If you are interest in containers and security, you have probably already heard about the isolation concerns regarding containers. The kernel sharing between the containers and the host makes containers very lightweight, but at the same time it creates a broad attack surface. A simple example is what happens if a container manages to create a panic in the kernel. This affects the entire host and the other containers running on it. A very interesting post about the security concerns in containers can be found in this blog.
Kata containers aims to solve some of the security lacks of standard containers by starting the containerized application inside a KVM guest. The idea could initially sound confusing. Why don’t we simply use VMs rather then container? Well, Kata containers combine the benefits from both technologies. As they state on their website ‘The speed of containers, the security of VMs’. The containerized application is started in a minimal VMs. The goal is to minimize the boot time and isolate the workload with a guest kernel, but at the same time keep the agility of the containers. One of the huge benefits in using container is the packaging. All the dependencies needed by the application are delivered inside the container image. Kata takes advantages of the container usability but improving the isolation.
Since mid of December, they have merged the IBM Z support! You can use Kata containers to improve the container isolation on the mainframe. You can follow their online documentation to install the Kata components.
In my opinion, a very positive aspect of the Kata project is their completeness. They can work with Docker, but also with other container engines like cri-containerd and cri-o. The Kubernetes community introduced the CRI interface to be able to plug various container engines. Up to now, the Kata runtime can be used with Kubernetes only together with either cri-o or containerd. A deep dive in container engines could be found in this article.
The idea to start a containerized application inside a KVM guest is not new. A previous project call runv developed this idea. Another project started by Intel call Clear Container was based on the same concept. Today runv and Clear Container have been deprecated and merged inside the Kata project. On Linux on IBM Z, runq has been successfully used in production to deploy IBM Blockchain. Runq favors the simplicity over the number of features. One of the limits of runq consists that only a single containerized application can be started inside the guest. This limitation prevents runq to be used together with Kubernetes. Additionally, runq is only available for Linux on IBM Z and x86, while the Kata projects support the major architectures such as x86, ARM, PowerPC and IBM Z.
Kata containers can be used in parallel with standard container. CRI interface allows to define a pod as trusted or untrusted (see this article how that is done with cri-o).
I hope you got curious about Kata!

PROBLEM 1. According to the post about Kata containers, which container engines can the Kata runtime currently be used with when running under Kubernetes?
PROBLEM 2. Summarize the post about Kata containers in two sentences.
The data that comes after the text is from a separate source.

[Dataset entries]

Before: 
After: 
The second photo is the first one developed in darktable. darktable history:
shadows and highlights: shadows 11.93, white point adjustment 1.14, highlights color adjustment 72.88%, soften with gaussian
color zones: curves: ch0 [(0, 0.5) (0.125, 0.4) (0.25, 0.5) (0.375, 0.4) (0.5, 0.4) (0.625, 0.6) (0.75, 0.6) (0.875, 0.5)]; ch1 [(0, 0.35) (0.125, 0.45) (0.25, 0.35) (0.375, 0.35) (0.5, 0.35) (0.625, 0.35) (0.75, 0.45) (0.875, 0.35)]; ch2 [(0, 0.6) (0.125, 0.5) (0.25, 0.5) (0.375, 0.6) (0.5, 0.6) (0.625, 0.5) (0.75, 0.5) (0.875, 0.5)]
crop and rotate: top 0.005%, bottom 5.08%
...
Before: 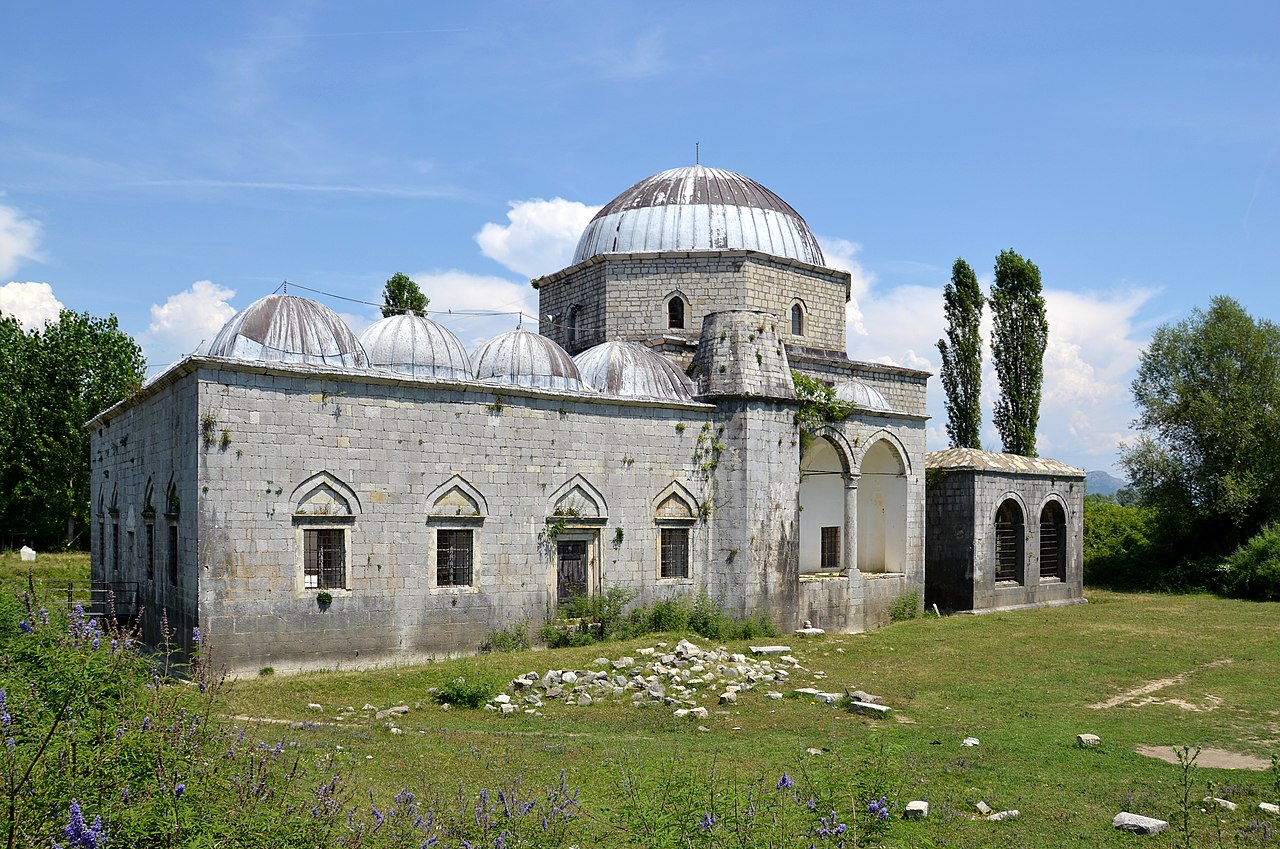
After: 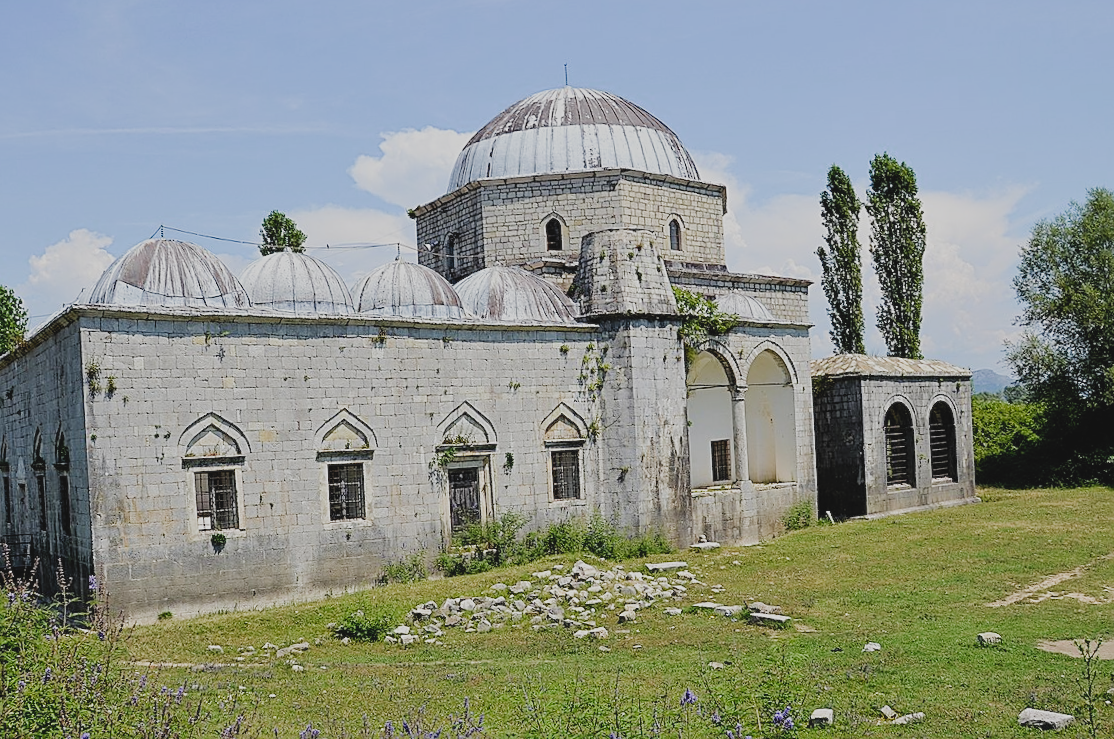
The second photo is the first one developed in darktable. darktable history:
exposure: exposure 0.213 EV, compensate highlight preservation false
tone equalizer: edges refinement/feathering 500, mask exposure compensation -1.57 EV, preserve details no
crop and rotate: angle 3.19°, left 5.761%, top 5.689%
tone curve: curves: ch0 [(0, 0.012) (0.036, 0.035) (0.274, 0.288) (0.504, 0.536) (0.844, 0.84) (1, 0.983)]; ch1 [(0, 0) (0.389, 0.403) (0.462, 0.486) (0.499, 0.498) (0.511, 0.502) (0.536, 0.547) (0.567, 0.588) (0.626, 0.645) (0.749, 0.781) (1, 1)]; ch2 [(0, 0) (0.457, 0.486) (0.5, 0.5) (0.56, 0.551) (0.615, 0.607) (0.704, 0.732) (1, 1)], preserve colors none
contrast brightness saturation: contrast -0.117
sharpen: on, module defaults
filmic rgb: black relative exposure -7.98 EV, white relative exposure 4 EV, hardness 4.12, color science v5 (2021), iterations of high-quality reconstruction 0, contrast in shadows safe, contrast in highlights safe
* * *
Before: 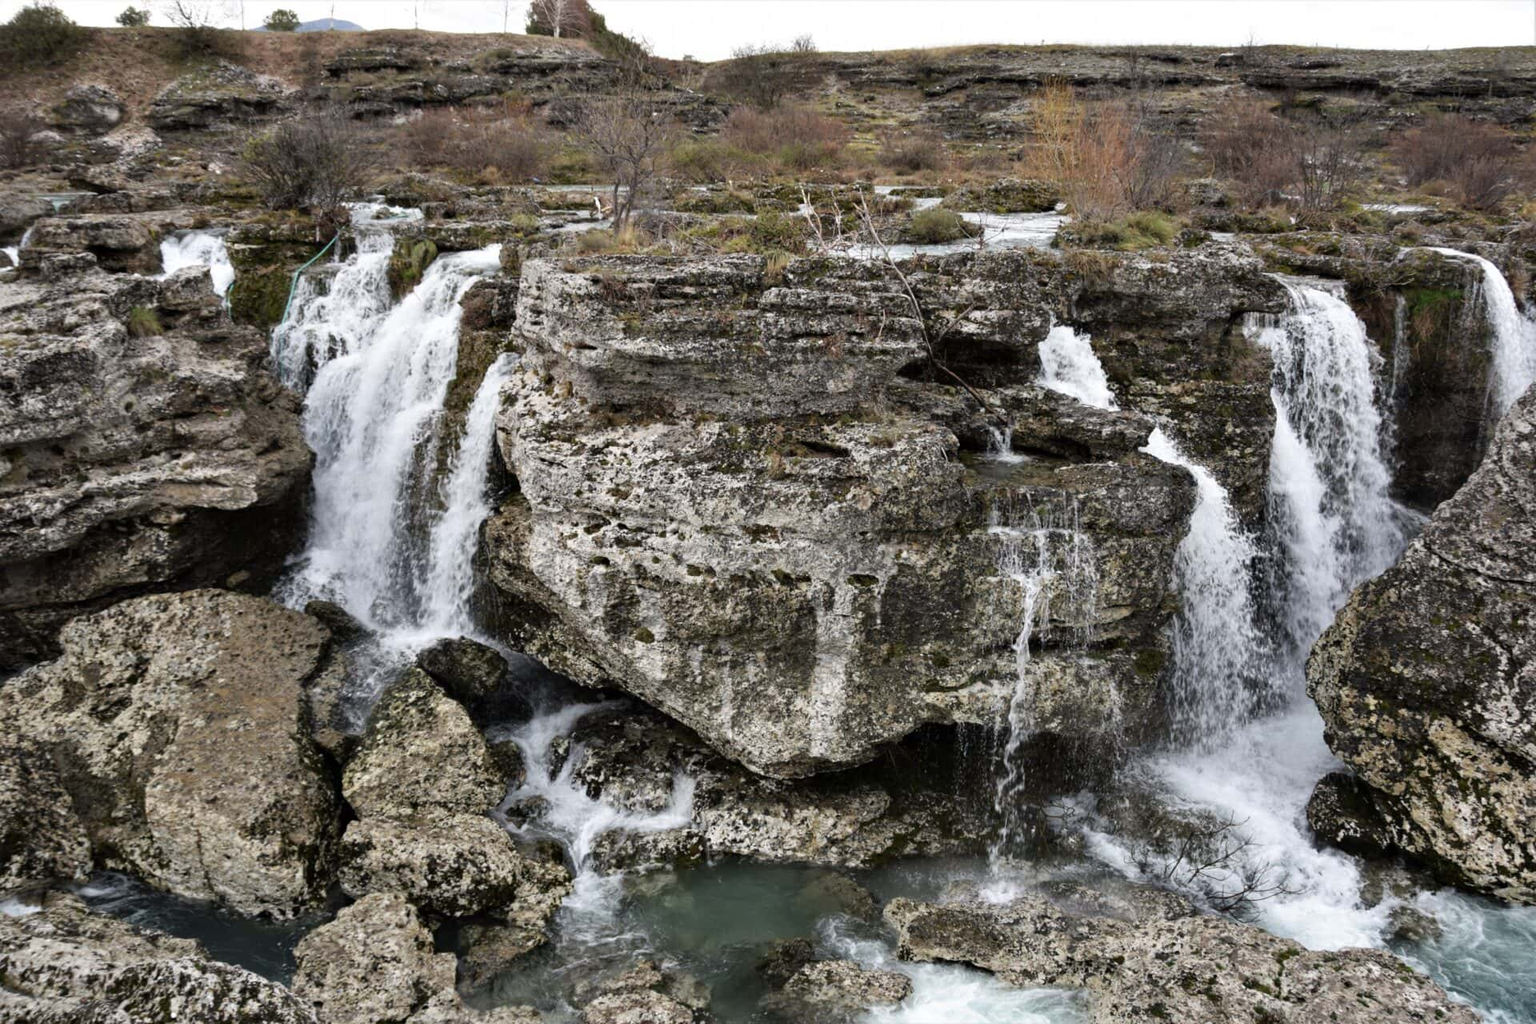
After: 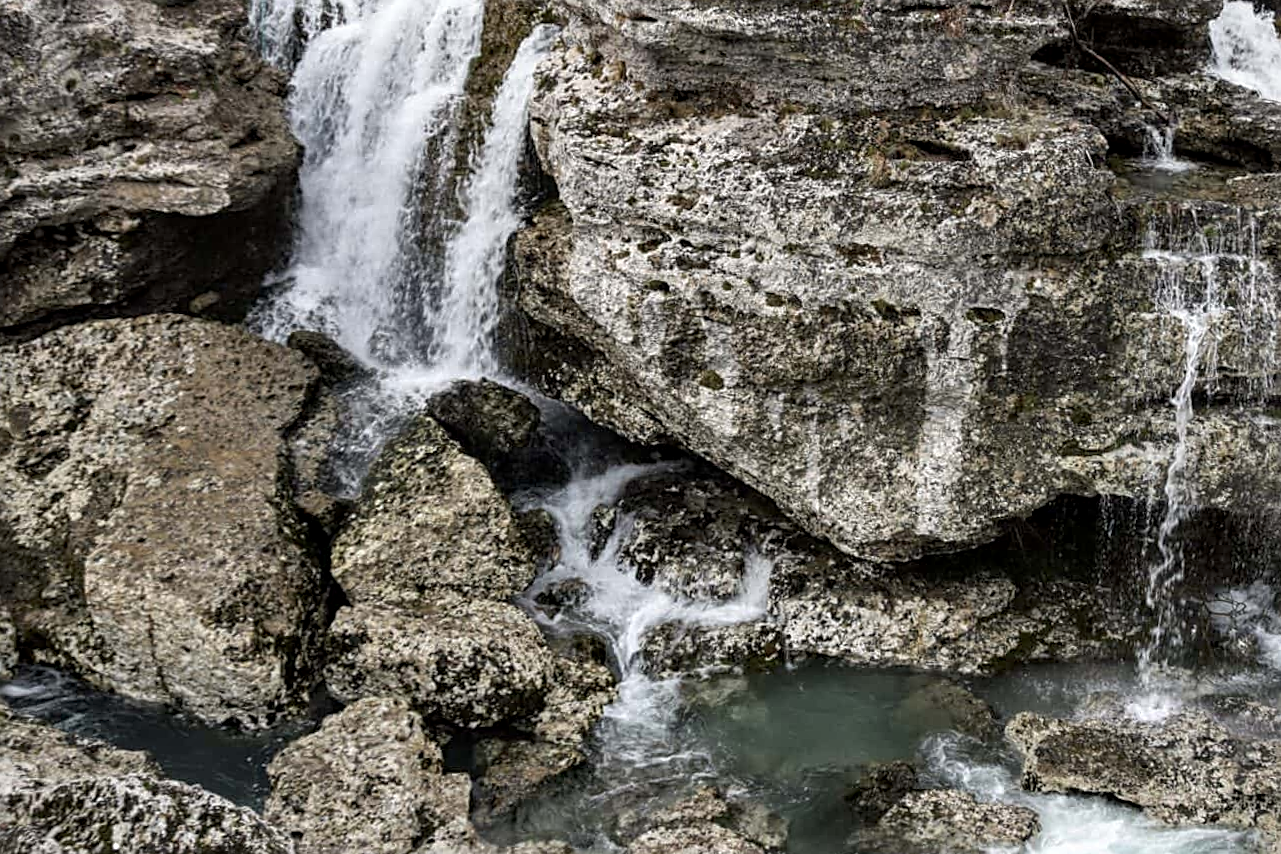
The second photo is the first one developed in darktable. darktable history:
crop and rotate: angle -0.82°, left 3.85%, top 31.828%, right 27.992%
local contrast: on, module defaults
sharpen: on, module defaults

YOUR RESPONSE 1. Only cri-o or containerd.

YOUR RESPONSE 2. Kata containers address the isolation weaknesses of standard containers, which share the host kernel, by starting each containerized application inside a minimal KVM guest to combine the speed of containers with the security of VMs. The project now supports IBM Z, works with Docker as well as cri-containerd and cri-o, has absorbed the deprecated runv and Clear Container projects, and supports more architectures than runq.